I’ve been meaning to do this for a while. Last summer I promised myself that I was going to try to use my words more. One of the ways I was going to practice that was to photograph things around the studio, and then write about them. So here goes.

This piece is one of the first things I made after I moved into this studio, almost six years ago. She is called “dance in the body you have,” and she sits near the door of the studio.
Next to her, on the floor, is the white noise machine I bought to muffle noises from the hallway and my neighbor’s office. I had my hearing tested eight years ago, just before I had surgery to remove a tumor from my left ear. They told me I had the hearing of a six-year-old boy. They tested it again after the surgery. It remained freakishly good.
The tumor was benign and slow-growing, but would have destroyed my ear if it had been left there. Or so they told me. As tumor-having experiences go, it was not too bad. If you must have a tumor, I recommend a small glomus tympanicum.
After the surgery, I lost 50 pounds. They had been concerned about my blood pressure during the surgery, and my primary care physician (who is a little high-strung) actually wrung her hands at me and begged me to lose 5 or 10 pounds. I have mostly kept the 50 pounds off. My strategy is pretty simple: I eat a lot of vegetables and refuse to buy larger pants. In your face, Doctor! I still have to take medication to keep my blood pressure down, though. I suspect that would be true even if I lost another 50 pounds.

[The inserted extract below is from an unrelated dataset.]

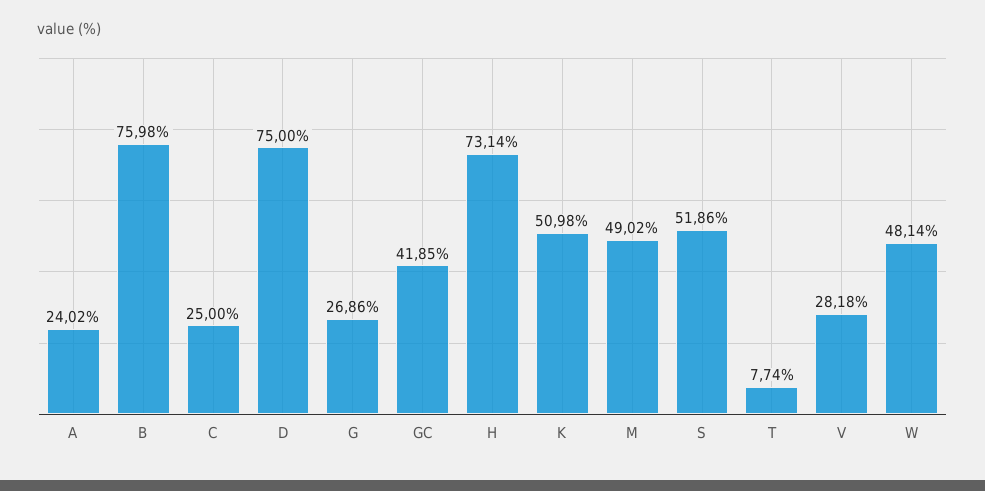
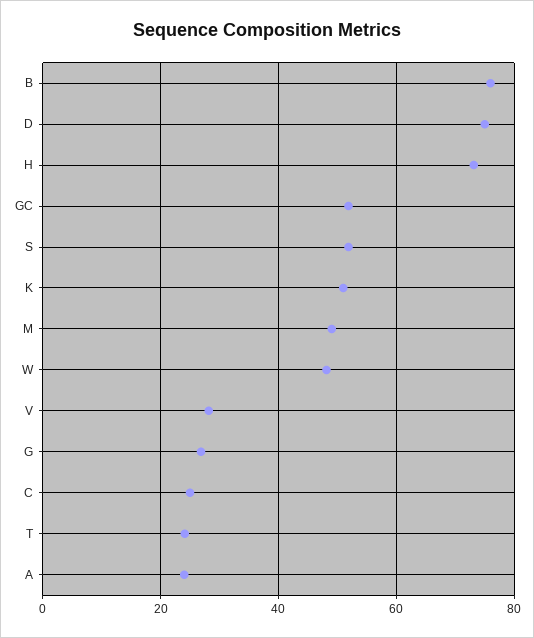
GC: 41.85 -> 52
T: 7.74 -> 24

The form I used to make this sculpture was a duct tape dressmaking form, covered in plaster, made from my own body while I was in the middle of losing the 50 pounds. I had intended to make the sculpture pear-shaped, but she ended up looking more like a butternut squash. And that’s okay.
She has left the studio twice: for the 2009 Summer Juried Exhibition at the AVA Gallery, and for a 2013 show called Down to the Wire at the Attleboro Arts Museum.
I bought that table at Sclafani’s in Claremont (which, sadly, closed last year), and painted it with BIN primer. The sculpture went to the AVA Gallery without the table, and I was sorry. She will never travel without it again.